**WHAT THE TASK ASKS:** Give every line of text from all the items below as a single numbered list, omitting any blank lines and leaving the pictures out of the answer.

**Saved entries:**
·····
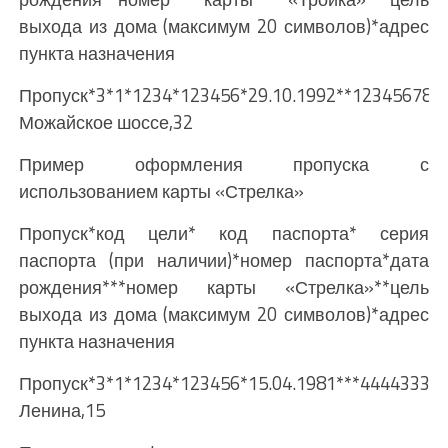
выхода из дома (максимум 20 символов)*адрес
пункта назначения
Пропуск*3*1*1234*123456*29.10.1992**123456789
Можайское шоссе,32
Пример оформления пропуска с
использованием карты «Стрелка»
Пропуск*код цели* код паспорта* серия
паспорта (при наличии)*номер паспорта*дата
рождения***номер карты «Стрелка»**цель
выхода из дома (максимум 20 символов)*адрес
пункта назначения
Пропуск*3*1*1234*123456*15.04.1981***44443333
Ленина,15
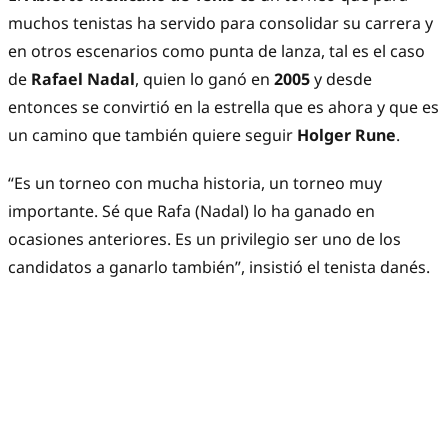
muchos tenistas ha servido para consolidar su carrera y
en otros escenarios como punta de lanza, tal es el caso
de
Rafael Nadal
, quien lo ganó en
2005
y desde
entonces se convirtió en la estrella que es ahora y que es
un camino que también quiere seguir
Holger Rune
.
“Es un torneo con mucha historia, un torneo muy
importante. Sé que Rafa (Nadal) lo ha ganado en
ocasiones anteriores. Es un privilegio ser uno de los
candidatos a ganarlo también”, insistió el tenista danés.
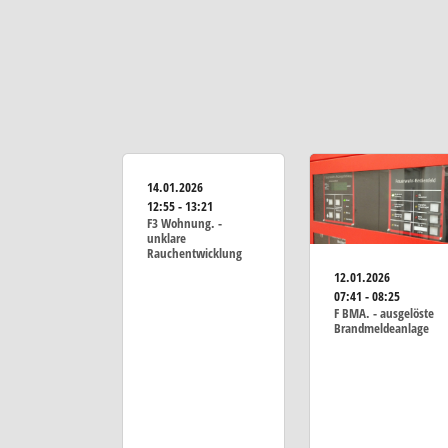
14.01.2026
12:55 - 13:21
F3 Wohnung. -
unklare
Rauchentwicklung
12.01.2026
07:41 - 08:25
F BMA. - ausgelöste
Brandmeldeanlage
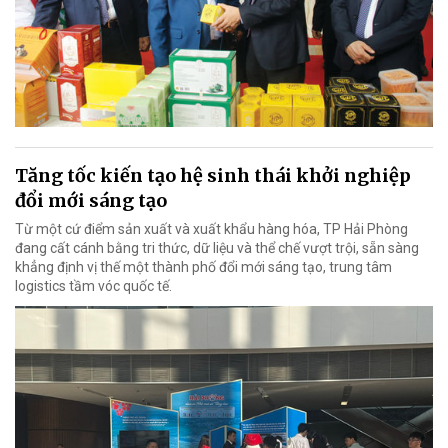
Tăng tốc kiến tạo hệ sinh thái khởi nghiệp
đổi mới sáng tạo
Từ một cứ điểm sản xuất và xuất khẩu hàng hóa, TP Hải Phòng
đang cất cánh bằng tri thức, dữ liệu và thể chế vượt trội, sẵn sàng
khẳng định vị thế một thành phố đổi mới sáng tạo, trung tâm
logistics tầm vóc quốc tế.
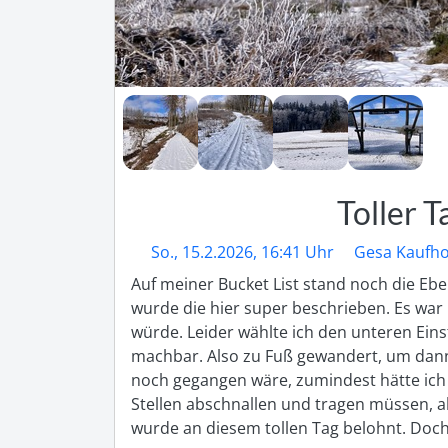
Toller T
So., 15.2.2026, 16:41 Uhr
Gesa Kaufho
Auf meiner Bucket List stand noch die Ebe
wurde die hier super beschrieben. Es war 
würde. Leider wählte ich den unteren Eins
machbar. Also zu Fuß gewandert, um dann 
noch gegangen wäre, zumindest hätte ich 
Stellen abschnallen und tragen müssen, a
wurde an diesem tollen Tag belohnt. Doc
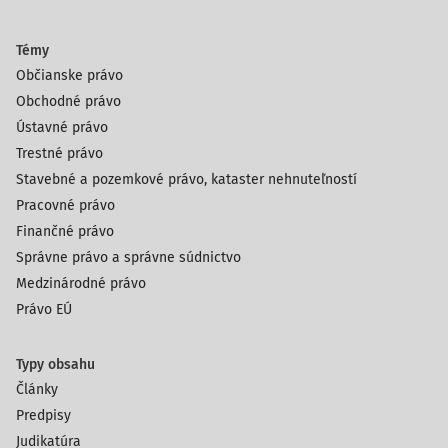
Témy
Občianske právo
Obchodné právo
Ústavné právo
Trestné právo
Stavebné a pozemkové právo, kataster nehnuteľností
Pracovné právo
Finančné právo
Správne právo a správne súdnictvo
Medzinárodné právo
Právo EÚ
Typy obsahu
Články
Predpisy
Judikatúra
·····
**OUTPUT:**
1. выхода из дома (максимум 20 символов)*адрес
2. пункта назначения
3. Пропуск*3*1*1234*123456*29.10.1992**123456789
4. Можайское шоссе,32
5. Пример оформления пропуска с
6. использованием карты «Стрелка»
7. Пропуск*код цели* код паспорта* серия
8. паспорта (при наличии)*номер паспорта*дата
9. рождения***номер карты «Стрелка»**цель
10. выхода из дома (максимум 20 символов)*адрес
11. пункта назначения
12. Пропуск*3*1*1234*123456*15.04.1981***44443333
13. Ленина,15
14. muchos tenistas ha servido para consolidar su carrera y
15. en otros escenarios como punta de lanza, tal es el caso
16. de
17. Rafael Nadal
18. , quien lo ganó en
19. 2005
20. y desde
21. entonces se convirtió en la estrella que es ahora y que es
22. un camino que también quiere seguir
23. Holger Rune
24. .
25. “Es un torneo con mucha historia, un torneo muy
26. importante. Sé que Rafa (Nadal) lo ha ganado en
27. ocasiones anteriores. Es un privilegio ser uno de los
28. candidatos a ganarlo también”, insistió el tenista danés.
29. 14.01.2026
30. 12:55 - 13:21
31. F3 Wohnung. -
32. unklare
33. Rauchentwicklung
34. 12.01.2026
35. 07:41 - 08:25
36. F BMA. - ausgelöste
37. Brandmeldeanlage
38. Tăng tốc kiến tạo hệ sinh thái khởi nghiệp
39. đổi mới sáng tạo
40. Từ một cứ điểm sản xuất và xuất khẩu hàng hóa, TP Hải Phòng
41. đang cất cánh bằng tri thức, dữ liệu và thể chế vượt trội, sẵn sàng
42. khẳng định vị thế một thành phố đổi mới sáng tạo, trung tâm
43. logistics tầm vóc quốc tế.
44. Toller T
45. So., 15.2.2026, 16:41 Uhr
46. Gesa Kaufho
47. Auf meiner Bucket List stand noch die Ebe
48. wurde die hier super beschrieben. Es war 
49. würde. Leider wählte ich den unteren Eins
50. machbar. Also zu Fuß gewandert, um dann 
51. noch gegangen wäre, zumindest hätte ich 
52. Stellen abschnallen und tragen müssen, a
53. wurde an diesem tollen Tag belohnt. Doc
54. Témy
55. Občianske právo
56. Obchodné právo
57. Ústavné právo
58. Trestné právo
59. Stavebné a pozemkové právo, kataster nehnuteľností
60. Pracovné právo
61. Finančné právo
62. Správne právo a správne súdnictvo
63. Medzinárodné právo
64. Právo EÚ
65. Typy obsahu
66. Články
67. Predpisy
68. Judikatúra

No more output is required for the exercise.